South Korea's first-ever lunar orbiter was launched from the US Thursday on a year-long mission to observe the Moon, live video showed, with a payload including a new disruption-tolerant network for sending data from space.
Danuri -- a portmanteau of the Korean words for "Moon" and "enjoy" -- was carried on a Falcon 9 rocket launched from Cape Canaveral in Florida by Elon Musk's aerospace company SpaceX. It aims to reach the Moon by mid-December.
"This is a very significant milestone in the history of Korean space exploration," said Lee Sang-ryool, president of the Korea Aerospace Research Institute, in a video shown prior to the launch.
"Danuri is just the beginning, and if we are more determined and committed to technology development for space travel, we will be able to reach Mars, asteroids, and so on in the near future."
During the year-long mission, Danuri will use six different instruments, including a highly sensitive camera provided by NASA, to conduct research, including investigating the lunar surface to identify potential landing sites for future missions.

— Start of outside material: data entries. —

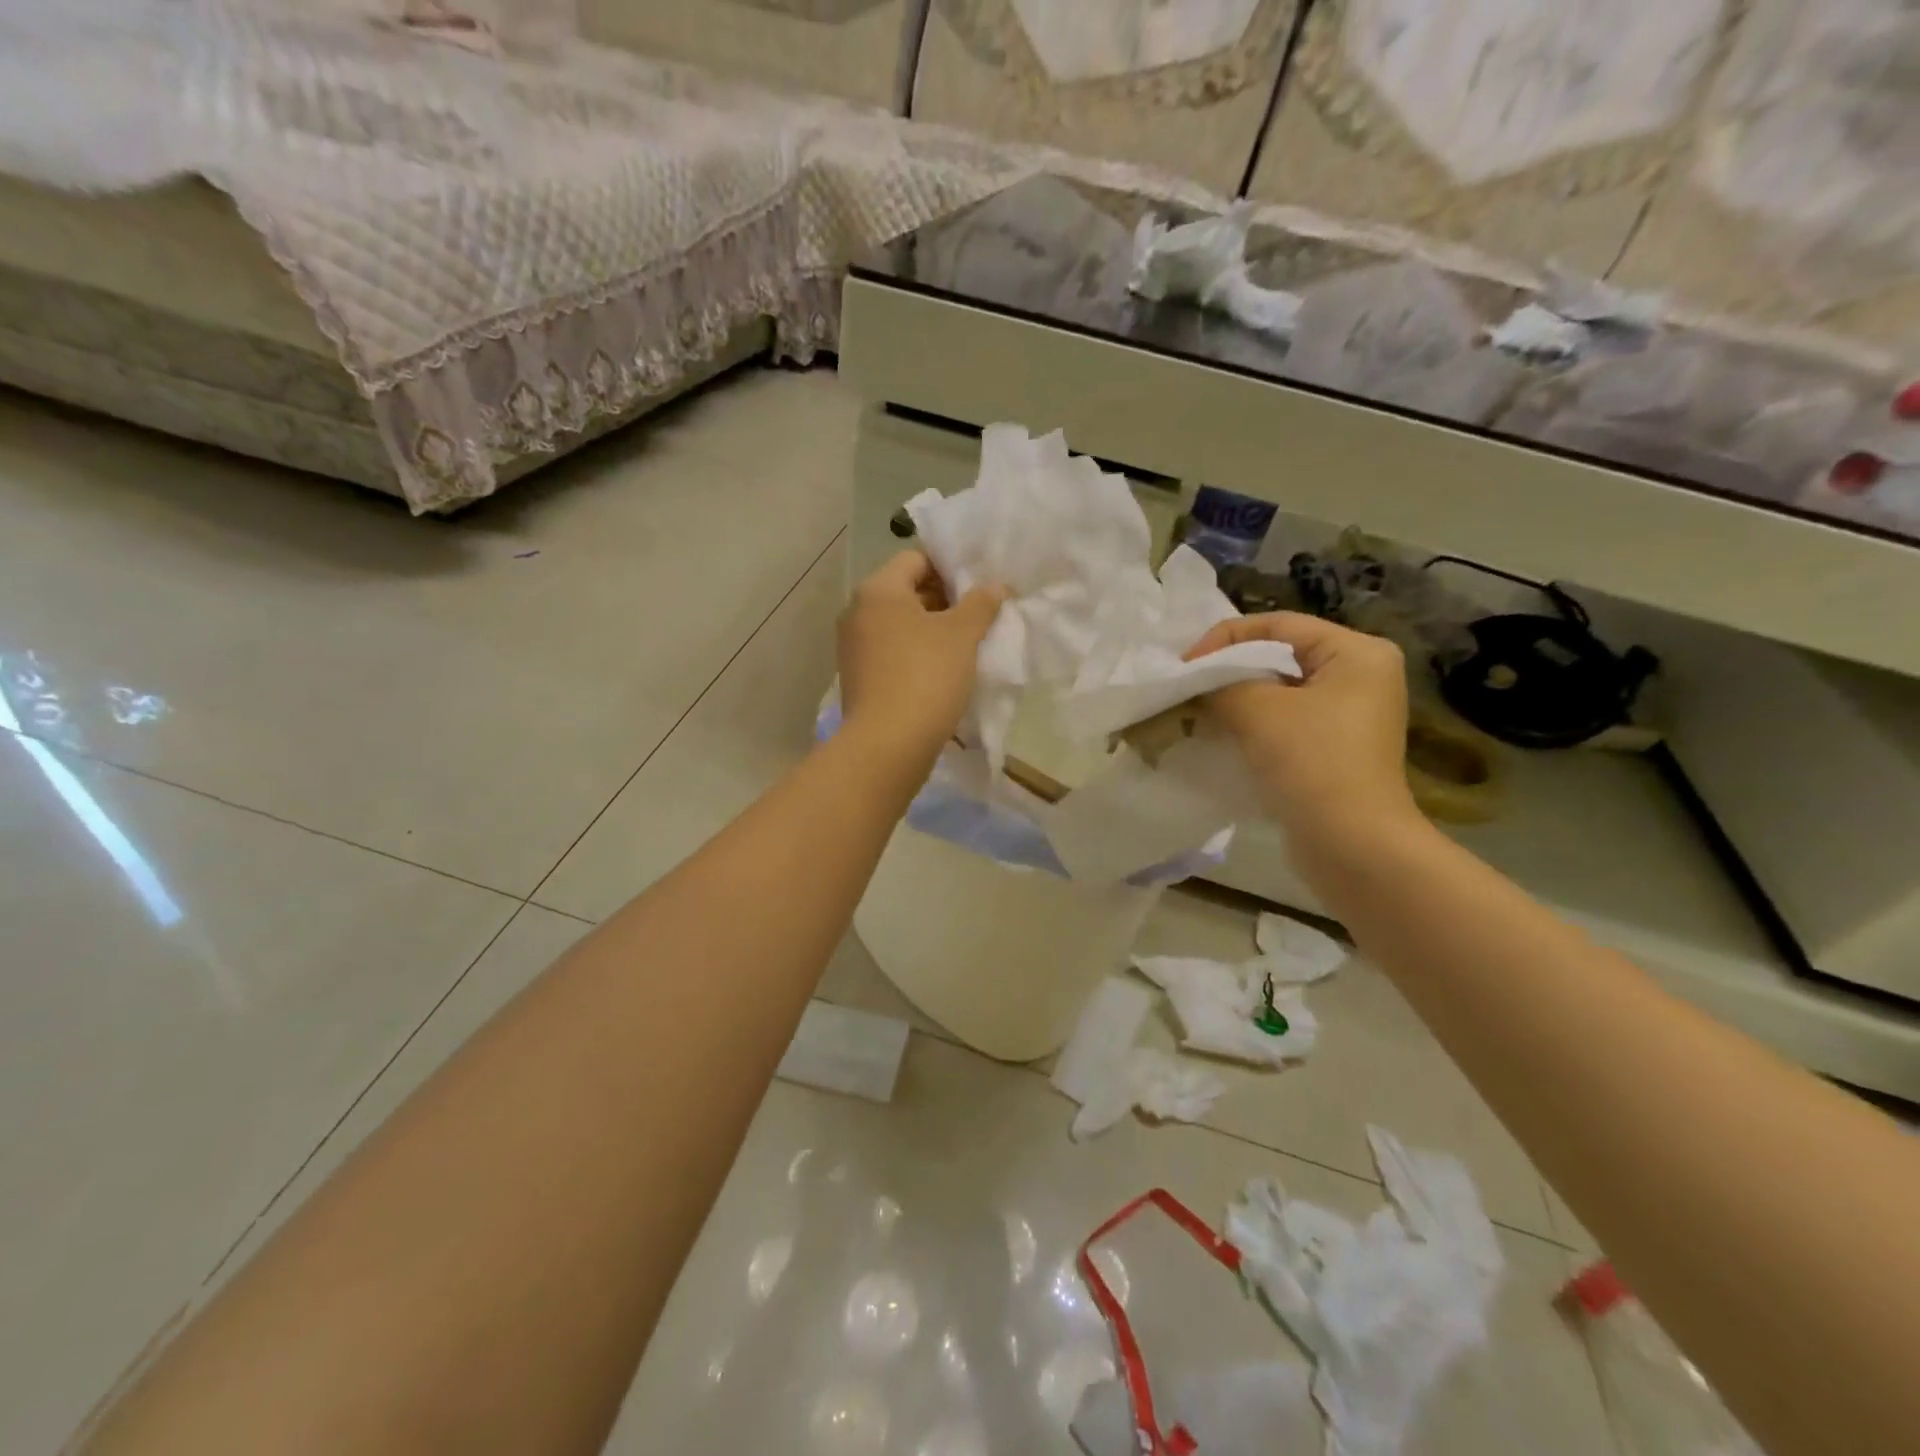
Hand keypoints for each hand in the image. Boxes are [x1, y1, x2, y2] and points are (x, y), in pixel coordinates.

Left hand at [838, 551, 1005, 760]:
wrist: (888, 744)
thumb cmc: (926, 676)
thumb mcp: (962, 635)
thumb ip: (981, 603)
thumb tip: (996, 585)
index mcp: (878, 590)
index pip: (916, 559)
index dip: (950, 568)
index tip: (978, 588)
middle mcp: (857, 612)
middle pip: (906, 592)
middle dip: (943, 601)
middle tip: (978, 616)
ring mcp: (853, 647)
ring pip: (899, 625)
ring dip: (931, 630)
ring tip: (965, 646)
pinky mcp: (857, 678)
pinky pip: (891, 653)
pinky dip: (915, 654)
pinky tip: (942, 672)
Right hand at [1186, 612, 1421, 852]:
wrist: (1351, 845)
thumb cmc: (1312, 762)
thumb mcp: (1257, 710)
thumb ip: (1219, 683)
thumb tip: (1194, 682)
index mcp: (1357, 653)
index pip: (1278, 625)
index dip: (1225, 639)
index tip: (1184, 664)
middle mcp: (1360, 677)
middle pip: (1279, 656)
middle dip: (1228, 669)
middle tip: (1186, 685)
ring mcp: (1349, 717)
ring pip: (1278, 692)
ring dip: (1235, 698)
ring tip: (1195, 710)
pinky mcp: (1333, 750)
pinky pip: (1284, 722)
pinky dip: (1250, 724)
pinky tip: (1218, 735)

One of the instruments will evaluate disruption-tolerant, network-based space communications, which, according to South Korea's science ministry, is a world first.
Danuri will also try to develop a wireless Internet environment to link satellites or exploration spacecraft, they added.
The lunar orbiter will stream K-pop sensation BTS' song "Dynamite" to test this wireless network.
South Korean scientists say Danuri -- which took seven years to build -- will pave the way for the nation's more ambitious goal of setting foot on the Moon by 2030.
"If this mission succeeds, South Korea will become the seventh country in the world to have launched an unmanned probe to the Moon," an official at the Korea Aerospace Research Institute told AFP.
"It is a huge moment for South Korea's space development programme, and we hope to continue contributing to the global understanding of the Moon with what Danuri is set to find out."
In June, the country launched its first domestically developed space rocket, its second attempt after a failed launch last October.
The three-stage Nuri rocket has been a decade in development at a cost of 2 trillion won ($1.5 billion).
In Asia, China, Japan and India all have advanced space programmes, and the South's nuclear-armed neighbour North Korea was the most recent entrant to the club of countries with satellite launch capability.